The zine also came with a homemade Ring of Honor DVD which I haven't watched yet, but is from a good era of that promotion. I'm stoked on this zine but have a few gripes. There's some really great purely wrestling zines right now (Atomic Elbow here in the states, and Calling Spots in the UK). The layout is a little too "indesign" ish, to the point where the interview with Jam of Code Orange Kids is almost unreadable due to weird spacing errors. However, it saves itself with a few gems. One being an interview with Tom Sheehan in which he tells a story about Indecision touring with Milhouse and Silent Majority and how they gave a shirt to Perry Saturn at a rest stop. I'm also a big fan of the question "If your parents said you could bring back one wrestler who passed away to come back to life to eat Thankgiving with you, who would it be?" Bummed no one said "Ravishing" Rick Rude though. That's my answer, no question.

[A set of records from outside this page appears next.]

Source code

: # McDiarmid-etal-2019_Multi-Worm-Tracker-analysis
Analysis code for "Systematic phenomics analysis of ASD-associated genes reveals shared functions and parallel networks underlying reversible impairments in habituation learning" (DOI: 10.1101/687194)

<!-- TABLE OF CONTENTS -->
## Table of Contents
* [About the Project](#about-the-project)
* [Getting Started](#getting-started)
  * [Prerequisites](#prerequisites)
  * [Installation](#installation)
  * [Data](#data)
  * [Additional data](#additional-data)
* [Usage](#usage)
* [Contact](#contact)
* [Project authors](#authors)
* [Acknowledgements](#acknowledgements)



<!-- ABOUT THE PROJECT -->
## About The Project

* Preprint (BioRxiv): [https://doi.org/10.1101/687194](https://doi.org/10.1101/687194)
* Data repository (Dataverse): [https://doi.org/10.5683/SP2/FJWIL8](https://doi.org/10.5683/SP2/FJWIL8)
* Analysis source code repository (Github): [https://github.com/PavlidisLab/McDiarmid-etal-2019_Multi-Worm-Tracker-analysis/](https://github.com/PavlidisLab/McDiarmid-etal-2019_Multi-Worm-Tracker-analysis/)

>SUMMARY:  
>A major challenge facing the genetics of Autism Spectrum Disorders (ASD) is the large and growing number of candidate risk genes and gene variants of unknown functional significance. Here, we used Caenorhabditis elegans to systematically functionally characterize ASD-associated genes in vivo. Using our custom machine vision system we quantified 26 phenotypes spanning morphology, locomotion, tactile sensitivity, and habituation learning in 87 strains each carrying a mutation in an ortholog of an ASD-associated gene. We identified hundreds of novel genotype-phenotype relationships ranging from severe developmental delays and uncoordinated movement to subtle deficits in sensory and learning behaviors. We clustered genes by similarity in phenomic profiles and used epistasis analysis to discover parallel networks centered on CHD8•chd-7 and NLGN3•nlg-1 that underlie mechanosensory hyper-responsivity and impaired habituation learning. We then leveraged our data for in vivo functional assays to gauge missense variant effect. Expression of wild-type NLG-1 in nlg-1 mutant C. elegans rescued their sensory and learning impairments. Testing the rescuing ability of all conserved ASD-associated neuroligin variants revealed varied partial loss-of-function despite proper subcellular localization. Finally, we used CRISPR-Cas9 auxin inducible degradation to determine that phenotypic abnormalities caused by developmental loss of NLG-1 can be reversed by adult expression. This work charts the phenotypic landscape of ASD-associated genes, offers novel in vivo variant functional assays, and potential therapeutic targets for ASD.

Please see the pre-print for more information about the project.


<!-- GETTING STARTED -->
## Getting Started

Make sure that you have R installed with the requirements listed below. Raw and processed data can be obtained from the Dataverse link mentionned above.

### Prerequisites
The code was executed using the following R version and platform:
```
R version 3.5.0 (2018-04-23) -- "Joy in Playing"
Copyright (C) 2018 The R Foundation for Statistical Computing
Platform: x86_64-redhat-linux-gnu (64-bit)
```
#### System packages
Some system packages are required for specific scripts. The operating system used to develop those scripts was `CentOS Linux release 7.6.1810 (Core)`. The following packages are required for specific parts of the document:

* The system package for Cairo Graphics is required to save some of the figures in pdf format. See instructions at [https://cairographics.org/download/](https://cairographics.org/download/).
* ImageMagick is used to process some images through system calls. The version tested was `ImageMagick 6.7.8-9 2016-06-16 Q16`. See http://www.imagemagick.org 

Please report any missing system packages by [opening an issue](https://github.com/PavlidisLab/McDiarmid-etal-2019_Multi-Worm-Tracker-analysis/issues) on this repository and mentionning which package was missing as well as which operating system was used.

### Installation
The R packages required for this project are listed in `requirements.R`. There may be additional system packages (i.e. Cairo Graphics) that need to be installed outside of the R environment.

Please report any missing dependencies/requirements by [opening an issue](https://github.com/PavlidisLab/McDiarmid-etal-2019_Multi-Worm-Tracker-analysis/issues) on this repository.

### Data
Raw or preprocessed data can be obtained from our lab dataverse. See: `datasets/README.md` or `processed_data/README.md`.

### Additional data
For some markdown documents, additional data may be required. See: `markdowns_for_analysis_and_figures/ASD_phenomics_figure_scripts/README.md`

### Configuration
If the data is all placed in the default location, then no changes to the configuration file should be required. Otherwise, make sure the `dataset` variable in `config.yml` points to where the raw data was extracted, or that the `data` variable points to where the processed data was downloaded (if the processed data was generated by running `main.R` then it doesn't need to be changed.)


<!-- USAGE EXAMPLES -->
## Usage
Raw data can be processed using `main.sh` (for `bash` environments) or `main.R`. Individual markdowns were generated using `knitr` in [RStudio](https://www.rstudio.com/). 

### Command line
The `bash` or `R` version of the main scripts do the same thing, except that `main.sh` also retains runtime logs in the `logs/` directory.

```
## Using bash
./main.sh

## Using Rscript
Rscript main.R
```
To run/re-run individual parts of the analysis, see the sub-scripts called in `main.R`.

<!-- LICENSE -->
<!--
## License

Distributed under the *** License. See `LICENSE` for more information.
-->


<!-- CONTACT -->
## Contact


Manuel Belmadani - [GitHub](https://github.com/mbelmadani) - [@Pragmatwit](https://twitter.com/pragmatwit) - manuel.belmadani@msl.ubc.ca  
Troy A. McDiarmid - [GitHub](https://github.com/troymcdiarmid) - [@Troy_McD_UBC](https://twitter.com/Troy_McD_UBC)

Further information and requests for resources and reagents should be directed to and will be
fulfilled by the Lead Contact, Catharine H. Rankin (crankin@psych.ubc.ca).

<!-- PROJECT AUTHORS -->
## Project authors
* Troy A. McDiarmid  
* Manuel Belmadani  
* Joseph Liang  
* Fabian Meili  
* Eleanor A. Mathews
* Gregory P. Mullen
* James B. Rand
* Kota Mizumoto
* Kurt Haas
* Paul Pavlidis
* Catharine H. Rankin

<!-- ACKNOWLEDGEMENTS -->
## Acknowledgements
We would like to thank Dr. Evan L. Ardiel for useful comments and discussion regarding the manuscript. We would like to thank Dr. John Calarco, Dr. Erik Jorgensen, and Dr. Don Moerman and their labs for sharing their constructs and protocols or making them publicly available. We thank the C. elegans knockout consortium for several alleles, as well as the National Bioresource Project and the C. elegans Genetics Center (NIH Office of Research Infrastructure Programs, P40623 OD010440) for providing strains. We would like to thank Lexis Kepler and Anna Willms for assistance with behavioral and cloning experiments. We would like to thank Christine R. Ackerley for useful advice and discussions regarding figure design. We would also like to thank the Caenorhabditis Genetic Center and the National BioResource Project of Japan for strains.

Nope, that ain't NYC Mayhem-era Tommy Carrol. RIP Brother
Overall, it's sick, the DVD is a nice flourish and I loved issue 2. The fuzzy layouts may seem like a persnickety gripe, but my eyes suck and it was kind of a stumbling block here. Much respect to the back cover image though, a full on HBK tribute mural.
Barbershop Window
DVD's, zines, demos and anything else related to Ride the Fury records (including the above reviewed zine) at their bigcartel. 


2. Gratitude #1
I don't feel even remotely hyperbolic by calling this the best zine of 2013. As a means of disclosure, I actually contributed the Rampage centerfold, but my bias isn't any issue. Gratitude takes after the zenith-era of brilliantly written core culture zines Lockin Out #1 Fanzine and Trumbull Escapades. These zines were insular, obsessive and academic in ways few other zines were, and at times even genius. I won't sell this one that hard. You're either into the aforementioned zines and therefore 'get it' or you don't. I am going to leave this, my favorite quote in the entire zine because it absolutely articulates my position on Metallica better than anything I've ever managed to pen...and i wrote an entire 60-page senior capstone project on them in college. (Not a joke:

What's cool about Metallica is: everything. I revel in seeing them bum people out by doing things they sincerely think are great. Sometimes I don't even know if what they're doing IS great, there's just too much history there for me to make heads or tails of it. The world's finest authors couldn't make up a character like Lars Ulrich if it was their life opus - the closest we have is Pete Campbell from Mad Men. God bless them both. --Leah Geragosian (@diahleah)

Top notch content and contributors, excellent art, footnotes (!) and the best Free Spirit interview I've ever read. There's a few of them here at the Mosher's Delight bigcartel. Get on the right wagon, bunko.